Setting a row filter probably would do a table scan each time. (Also, in theory, GetSchemaTable() could generate an entirely new table with every call, which would be even more expensive -- I don't believe SqlDataReader does this, but at the IDataReader level, who knows?) But if you only call it once or twice I can't imagine this being that much of an issue (unless you have thousands of columns or something).

(I would, however, at least store the result of GetSchemaTable() in a local var within the method to avoid calling it twice in quick succession, if not cache it somewhere on the off chance that your particular IDataReader DOES regenerate it.)

If you know in advance that under normal circumstances the column you ask for will be present, the exception method is a bit more palatable (because the column not being there is, in fact, an exceptional case). Even if not, it might perform slightly better, but again unless you're calling it repeatedly you should ask yourself if performance is really that much of a concern.

And if you ARE calling it repeatedly, you probably should consider a different approach anyway, such as: call GetSchemaTable() once up front, loop through the table, and load the field names into a Dictionary or some other structure that is designed for fast lookups.

Eric Rosenberger
A: 

I wouldn't worry about the performance impact. Even if you had a table with 1000 columns (which would be an enormous table), you are still only doing a "table scan" of 1000 rows. That is likely to be trivial.

Premature optimization will just lead you toward an unnecessarily complex implementation. Implement the version that seems best to you, and then measure the performance impact. If it is unacceptable compared to your performance requirements, then consider alternatives.

+3  A: 

I think I have a reasonable answer for this old gem.

I would go with the first approach cause its much simpler. If you want to avoid the exception you can cache the field names and do a TryGet on the cache.

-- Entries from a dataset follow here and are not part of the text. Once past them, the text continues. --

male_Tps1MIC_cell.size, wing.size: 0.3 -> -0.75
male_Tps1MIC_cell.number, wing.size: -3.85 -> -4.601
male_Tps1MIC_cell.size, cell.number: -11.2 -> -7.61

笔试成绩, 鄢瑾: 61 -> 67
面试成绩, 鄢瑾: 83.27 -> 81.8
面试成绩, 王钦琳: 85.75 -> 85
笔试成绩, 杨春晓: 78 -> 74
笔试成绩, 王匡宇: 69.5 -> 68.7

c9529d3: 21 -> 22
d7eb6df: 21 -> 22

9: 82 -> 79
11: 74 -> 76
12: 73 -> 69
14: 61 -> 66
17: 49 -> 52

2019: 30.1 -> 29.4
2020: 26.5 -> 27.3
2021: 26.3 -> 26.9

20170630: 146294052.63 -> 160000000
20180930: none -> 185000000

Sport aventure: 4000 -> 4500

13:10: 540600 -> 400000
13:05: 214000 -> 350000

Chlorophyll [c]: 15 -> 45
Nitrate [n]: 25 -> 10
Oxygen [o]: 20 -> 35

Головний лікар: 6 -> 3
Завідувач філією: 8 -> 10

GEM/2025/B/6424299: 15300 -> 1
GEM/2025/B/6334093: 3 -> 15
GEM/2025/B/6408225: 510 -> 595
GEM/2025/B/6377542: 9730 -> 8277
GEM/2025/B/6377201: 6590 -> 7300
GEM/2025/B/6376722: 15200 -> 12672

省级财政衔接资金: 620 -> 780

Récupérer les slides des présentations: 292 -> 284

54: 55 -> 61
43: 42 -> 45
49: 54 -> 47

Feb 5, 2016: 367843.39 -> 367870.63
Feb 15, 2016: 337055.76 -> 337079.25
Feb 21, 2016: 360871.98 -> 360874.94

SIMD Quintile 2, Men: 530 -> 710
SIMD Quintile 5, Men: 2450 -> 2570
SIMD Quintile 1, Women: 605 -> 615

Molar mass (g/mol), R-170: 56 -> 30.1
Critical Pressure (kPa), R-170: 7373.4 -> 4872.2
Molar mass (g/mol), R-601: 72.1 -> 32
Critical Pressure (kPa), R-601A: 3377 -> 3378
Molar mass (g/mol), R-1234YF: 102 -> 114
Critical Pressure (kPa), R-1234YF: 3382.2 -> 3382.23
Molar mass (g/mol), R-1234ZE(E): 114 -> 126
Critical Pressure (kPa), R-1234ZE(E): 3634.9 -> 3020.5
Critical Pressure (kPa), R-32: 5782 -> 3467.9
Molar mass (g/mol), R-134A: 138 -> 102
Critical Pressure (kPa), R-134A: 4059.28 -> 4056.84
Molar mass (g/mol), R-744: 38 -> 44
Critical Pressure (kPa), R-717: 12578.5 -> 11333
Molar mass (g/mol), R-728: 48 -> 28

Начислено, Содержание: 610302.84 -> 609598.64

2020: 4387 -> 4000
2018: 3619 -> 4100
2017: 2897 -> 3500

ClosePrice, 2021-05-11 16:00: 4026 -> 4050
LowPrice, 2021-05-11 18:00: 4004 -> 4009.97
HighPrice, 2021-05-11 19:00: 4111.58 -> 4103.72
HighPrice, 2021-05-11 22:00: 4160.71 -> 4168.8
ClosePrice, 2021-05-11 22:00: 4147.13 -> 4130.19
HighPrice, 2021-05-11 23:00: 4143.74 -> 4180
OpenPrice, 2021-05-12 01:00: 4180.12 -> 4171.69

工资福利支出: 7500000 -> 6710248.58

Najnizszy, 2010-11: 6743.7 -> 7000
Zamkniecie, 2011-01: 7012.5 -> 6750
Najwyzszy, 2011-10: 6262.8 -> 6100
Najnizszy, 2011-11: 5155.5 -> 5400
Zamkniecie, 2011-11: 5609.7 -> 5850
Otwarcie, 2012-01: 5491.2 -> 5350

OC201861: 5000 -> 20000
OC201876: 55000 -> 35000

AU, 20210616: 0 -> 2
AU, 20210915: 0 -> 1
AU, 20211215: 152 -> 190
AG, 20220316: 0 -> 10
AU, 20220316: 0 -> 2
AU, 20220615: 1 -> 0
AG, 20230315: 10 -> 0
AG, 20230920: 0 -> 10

public Dictionary<string,int> CacheFields(IDataReader reader)
{

    var cache = new Dictionary<string,int>();
    for (int i = 0; i < reader.FieldCount; i++)
    {
        cache[reader.GetName(i)] = i;
    }
    return cache;
}

The upside of this approach is that it is simpler and gives you better control. Also, note, you may want to look into case insensitive or kana insensitive compares, which would make stuff a little trickier.